**What is being asked**
What is needed is an exact copy of the records, with the images left out.

------ Data extract ------

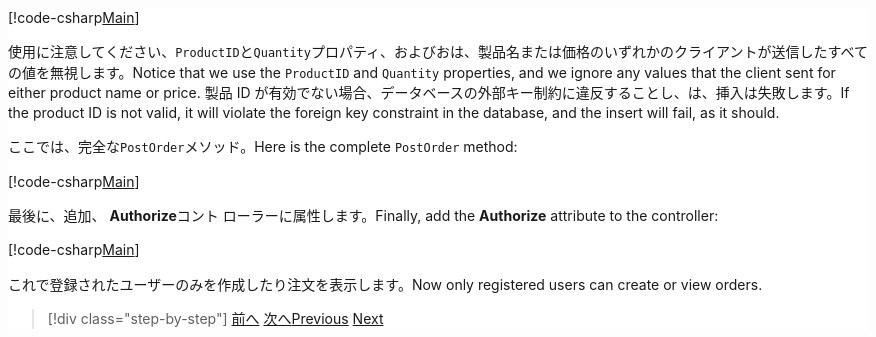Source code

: [!code-csharp[Main](using-web-api-with-entity-framework-part-6/samples/sample11.cs)]

<span data-ttu-id="9ac7b-161">使用に注意してください、`ProductID`と`Quantity`プロパティ、およびおは、製品名または価格のいずれかのクライアントが送信したすべての値を無視します。</span><span class="sxs-lookup"><span data-stu-id="9ac7b-161">Notice that we use the `ProductID` and `Quantity` properties, and we ignore any values that the client sent for either product name or price.</span></span> <span data-ttu-id="9ac7b-162">製品 ID が有効でない場合、データベースの外部キー制約に違反することし、は、挿入は失敗します。</span><span class="sxs-lookup"><span data-stu-id="9ac7b-162">If the product ID is not valid, it will violate the foreign key constraint in the database, and the insert will fail, as it should.</span></span>

<span data-ttu-id="9ac7b-163">ここでは、完全な`PostOrder`メソッド。</span><span class="sxs-lookup"><span data-stu-id="9ac7b-163">Here is the complete `PostOrder` method:</span></span>

[!code-csharp[Main](using-web-api-with-entity-framework-part-6/samples/sample12.cs)]

<span data-ttu-id="9ac7b-164">最後に、追加、 **Authorize**コント ローラーに属性します。</span><span class="sxs-lookup"><span data-stu-id="9ac7b-164">Finally, add the **Authorize** attribute to the controller:</span></span>

[!code-csharp[Main](using-web-api-with-entity-framework-part-6/samples/sample13.cs)]

<span data-ttu-id="9ac7b-165">これで登録されたユーザーのみを作成したり注文を表示します。</span><span class="sxs-lookup"><span data-stu-id="9ac7b-165">Now only registered users can create or view orders.</span></span>

>[!div class="step-by-step"]
<span data-ttu-id="9ac7b-166">[前へ](using-web-api-with-entity-framework-part-5.md)
[次へ](using-web-api-with-entity-framework-part-7.md)</span><span class="sxs-lookup"><span data-stu-id="9ac7b-166">[Previous](using-web-api-with-entity-framework-part-5.md)
[Next](using-web-api-with-entity-framework-part-7.md)</span></span>
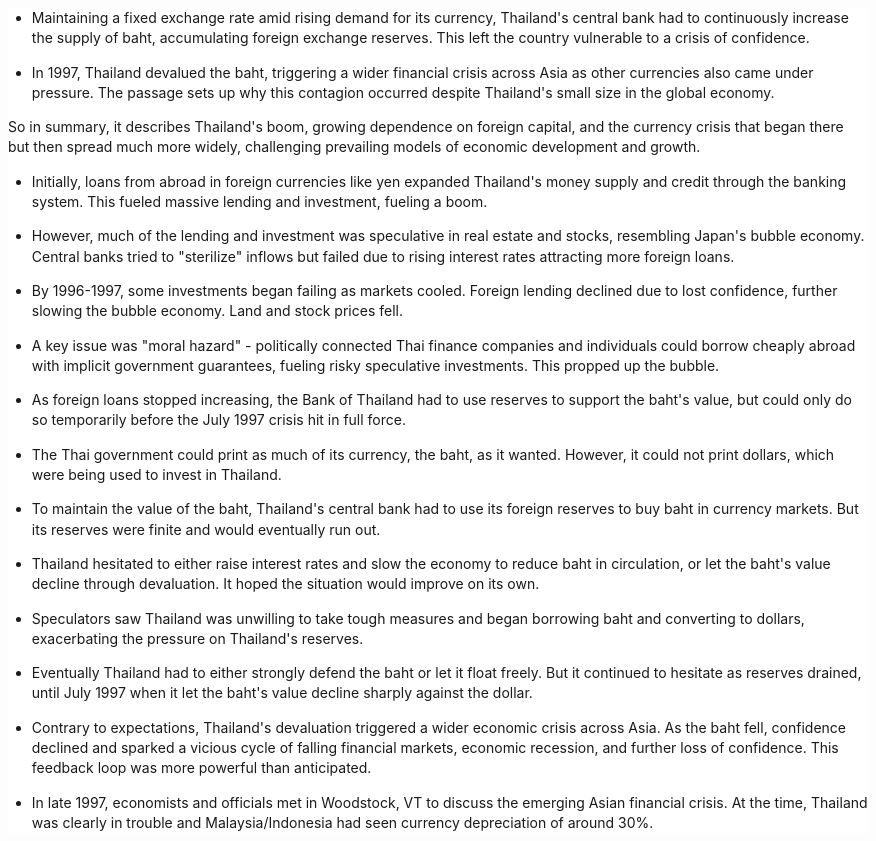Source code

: - Maintaining a fixed exchange rate amid rising demand for its currency, Thailand's central bank had to continuously increase the supply of baht, accumulating foreign exchange reserves. This left the country vulnerable to a crisis of confidence. 

- In 1997, Thailand devalued the baht, triggering a wider financial crisis across Asia as other currencies also came under pressure. The passage sets up why this contagion occurred despite Thailand's small size in the global economy.

So in summary, it describes Thailand's boom, growing dependence on foreign capital, and the currency crisis that began there but then spread much more widely, challenging prevailing models of economic development and growth.

 

- Initially, loans from abroad in foreign currencies like yen expanded Thailand's money supply and credit through the banking system. This fueled massive lending and investment, fueling a boom. 

- However, much of the lending and investment was speculative in real estate and stocks, resembling Japan's bubble economy. Central banks tried to "sterilize" inflows but failed due to rising interest rates attracting more foreign loans.

- By 1996-1997, some investments began failing as markets cooled. Foreign lending declined due to lost confidence, further slowing the bubble economy. Land and stock prices fell. 

- A key issue was "moral hazard" - politically connected Thai finance companies and individuals could borrow cheaply abroad with implicit government guarantees, fueling risky speculative investments. This propped up the bubble.

- As foreign loans stopped increasing, the Bank of Thailand had to use reserves to support the baht's value, but could only do so temporarily before the July 1997 crisis hit in full force.

 

- The Thai government could print as much of its currency, the baht, as it wanted. However, it could not print dollars, which were being used to invest in Thailand. 

- To maintain the value of the baht, Thailand's central bank had to use its foreign reserves to buy baht in currency markets. But its reserves were finite and would eventually run out.

- Thailand hesitated to either raise interest rates and slow the economy to reduce baht in circulation, or let the baht's value decline through devaluation. It hoped the situation would improve on its own.

- Speculators saw Thailand was unwilling to take tough measures and began borrowing baht and converting to dollars, exacerbating the pressure on Thailand's reserves. 

- Eventually Thailand had to either strongly defend the baht or let it float freely. But it continued to hesitate as reserves drained, until July 1997 when it let the baht's value decline sharply against the dollar.

- Contrary to expectations, Thailand's devaluation triggered a wider economic crisis across Asia. As the baht fell, confidence declined and sparked a vicious cycle of falling financial markets, economic recession, and further loss of confidence. This feedback loop was more powerful than anticipated.

 

- In late 1997, economists and officials met in Woodstock, VT to discuss the emerging Asian financial crisis. At the time, Thailand was clearly in trouble and Malaysia/Indonesia had seen currency depreciation of around 30%. 
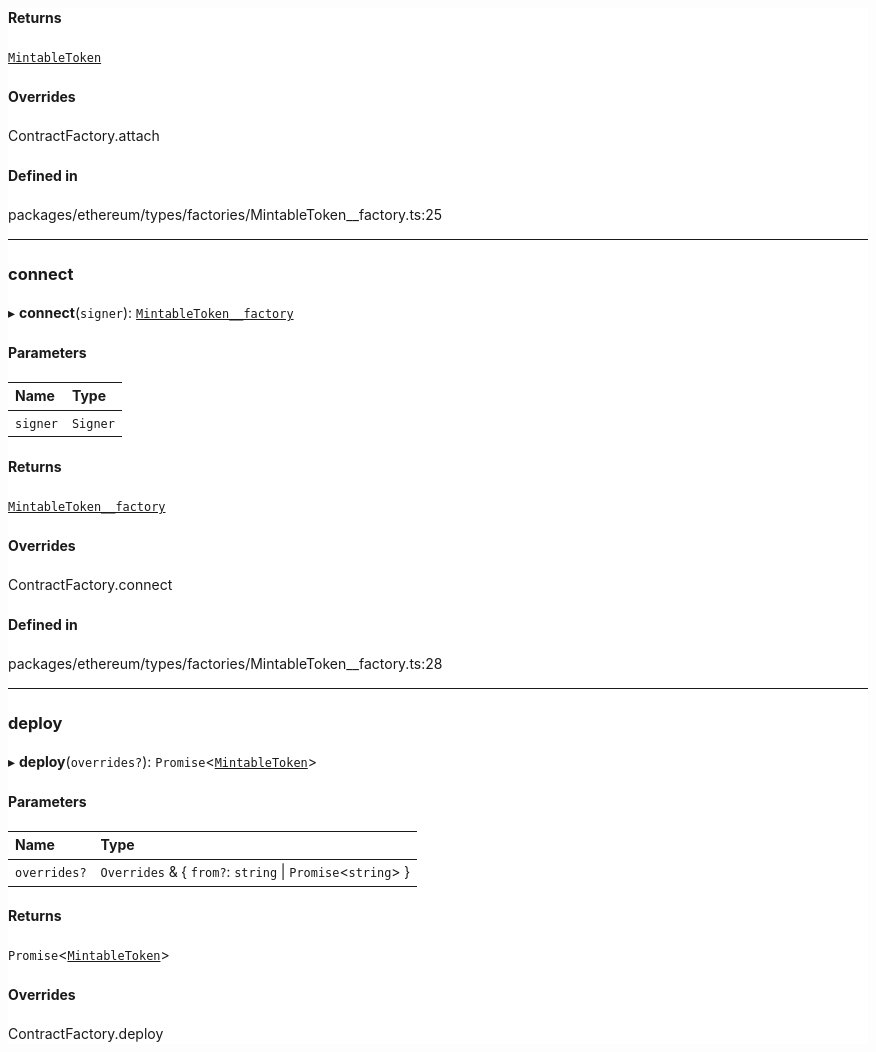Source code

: #### Returns

[`MintableToken`](mintabletoken.md)

#### Overrides

ContractFactory.attach

#### Defined in

packages/ethereum/types/factories/MintableToken__factory.ts:25

___

### connect

▸ **connect**(`signer`): [`MintableToken__factory`](mintabletoken__factory.md)

#### Parameters

| Name | Type |
| :------ | :------ |
| `signer` | `Signer` |

#### Returns

[`MintableToken__factory`](mintabletoken__factory.md)

#### Overrides

ContractFactory.connect

#### Defined in

packages/ethereum/types/factories/MintableToken__factory.ts:28

___

### deploy

▸ **deploy**(`overrides?`): `Promise`<[`MintableToken`](mintabletoken.md)\>

#### Parameters

| Name | Type |
| :------ | :------ |
| `overrides?` | `Overrides` & { `from?`: `string` \| `Promise`<`string`\>  } |

#### Returns

`Promise`<[`MintableToken`](mintabletoken.md)\>

#### Overrides

ContractFactory.deploy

------

**Exercise solution**
Source code

: [!code-csharp[Main](using-web-api-with-entity-framework-part-6/samples/sample11.cs)]

<span data-ttu-id="9ac7b-161">使用に注意してください、`ProductID`と`Quantity`プロパティ、およびおは、製品名または価格のいずれかのクライアントが送信したすべての値を無視します。</span><span class="sxs-lookup"><span data-stu-id="9ac7b-161">Notice that we use the `ProductID` and `Quantity` properties, and we ignore any values that the client sent for either product name or price.</span></span> <span data-ttu-id="9ac7b-162">製品 ID が有効でない場合、データベースの外部キー制約に違反することし、は、挿入は失敗します。</span><span class="sxs-lookup"><span data-stu-id="9ac7b-162">If the product ID is not valid, it will violate the foreign key constraint in the database, and the insert will fail, as it should.</span></span>

<span data-ttu-id="9ac7b-163">ここでは、完全な`PostOrder`メソッド。</span><span class="sxs-lookup"><span data-stu-id="9ac7b-163">Here is the complete `PostOrder` method:</span></span>

[!code-csharp[Main](using-web-api-with-entity-framework-part-6/samples/sample12.cs)]

<span data-ttu-id="9ac7b-164">最後に、追加、 **Authorize**コント ローラーに属性します。</span><span class="sxs-lookup"><span data-stu-id="9ac7b-164">Finally, add the **Authorize** attribute to the controller:</span></span>

[!code-csharp[Main](using-web-api-with-entity-framework-part-6/samples/sample13.cs)]

<span data-ttu-id="9ac7b-165">これで登録されたユーザーのみを作成したり注文を表示します。</span><span class="sxs-lookup"><span data-stu-id="9ac7b-165">Now only registered users can create or view orders.</span></span>

>[!div class="step-by-step"]
<span data-ttu-id="9ac7b-166">[前へ](using-web-api-with-entity-framework-part-5.md)
[次へ](using-web-api-with-entity-framework-part-7.md)</span><span class="sxs-lookup"><span data-stu-id="9ac7b-166">[Previous](using-web-api-with-entity-framework-part-5.md)
[Next](using-web-api-with-entity-framework-part-7.md)</span></span>
Source code

: - Maintaining a fixed exchange rate amid rising demand for its currency, Thailand's central bank had to continuously increase the supply of baht, accumulating foreign exchange reserves. This left the country vulnerable to a crisis of confidence. 

- In 1997, Thailand devalued the baht, triggering a wider financial crisis across Asia as other currencies also came under pressure. The passage sets up why this contagion occurred despite Thailand's small size in the global economy.

So in summary, it describes Thailand's boom, growing dependence on foreign capital, and the currency crisis that began there but then spread much more widely, challenging prevailing models of economic development and growth.

 

- Initially, loans from abroad in foreign currencies like yen expanded Thailand's money supply and credit through the banking system. This fueled massive lending and investment, fueling a boom. 

- However, much of the lending and investment was speculative in real estate and stocks, resembling Japan's bubble economy. Central banks tried to "sterilize" inflows but failed due to rising interest rates attracting more foreign loans.

- By 1996-1997, some investments began failing as markets cooled. Foreign lending declined due to lost confidence, further slowing the bubble economy. Land and stock prices fell. 

- A key issue was "moral hazard" - politically connected Thai finance companies and individuals could borrow cheaply abroad with implicit government guarantees, fueling risky speculative investments. This propped up the bubble.

- As foreign loans stopped increasing, the Bank of Thailand had to use reserves to support the baht's value, but could only do so temporarily before the July 1997 crisis hit in full force.

 

- The Thai government could print as much of its currency, the baht, as it wanted. However, it could not print dollars, which were being used to invest in Thailand. 

- To maintain the value of the baht, Thailand's central bank had to use its foreign reserves to buy baht in currency markets. But its reserves were finite and would eventually run out.

- Thailand hesitated to either raise interest rates and slow the economy to reduce baht in circulation, or let the baht's value decline through devaluation. It hoped the situation would improve on its own.

- Speculators saw Thailand was unwilling to take tough measures and began borrowing baht and converting to dollars, exacerbating the pressure on Thailand's reserves. 

- Eventually Thailand had to either strongly defend the baht or let it float freely. But it continued to hesitate as reserves drained, until July 1997 when it let the baht's value decline sharply against the dollar.

- Contrary to expectations, Thailand's devaluation triggered a wider economic crisis across Asia. As the baht fell, confidence declined and sparked a vicious cycle of falling financial markets, economic recession, and further loss of confidence. This feedback loop was more powerful than anticipated.

 

- In late 1997, economists and officials met in Woodstock, VT to discuss the emerging Asian financial crisis. At the time, Thailand was clearly in trouble and Malaysia/Indonesia had seen currency depreciation of around 30%. 
Source code

: #### Returns

[`MintableToken`](mintabletoken.md)

#### Overrides

ContractFactory.attach

#### Defined in

packages/ethereum/types/factories/MintableToken__factory.ts:25

___

### connect

▸ **connect**(`signer`): [`MintableToken__factory`](mintabletoken__factory.md)

#### Parameters

| Name | Type |
| :------ | :------ |
| `signer` | `Signer` |

#### Returns

[`MintableToken__factory`](mintabletoken__factory.md)

#### Overrides

ContractFactory.connect

#### Defined in

packages/ethereum/types/factories/MintableToken__factory.ts:28

___

### deploy

▸ **deploy**(`overrides?`): `Promise`<[`MintableToken`](mintabletoken.md)\>

#### Parameters

| Name | Type |
| :------ | :------ |
| `overrides?` | `Overrides` & { `from?`: `string` \| `Promise`<`string`\>  } |

#### Returns

`Promise`<[`MintableToken`](mintabletoken.md)\>

#### Overrides

ContractFactory.deploy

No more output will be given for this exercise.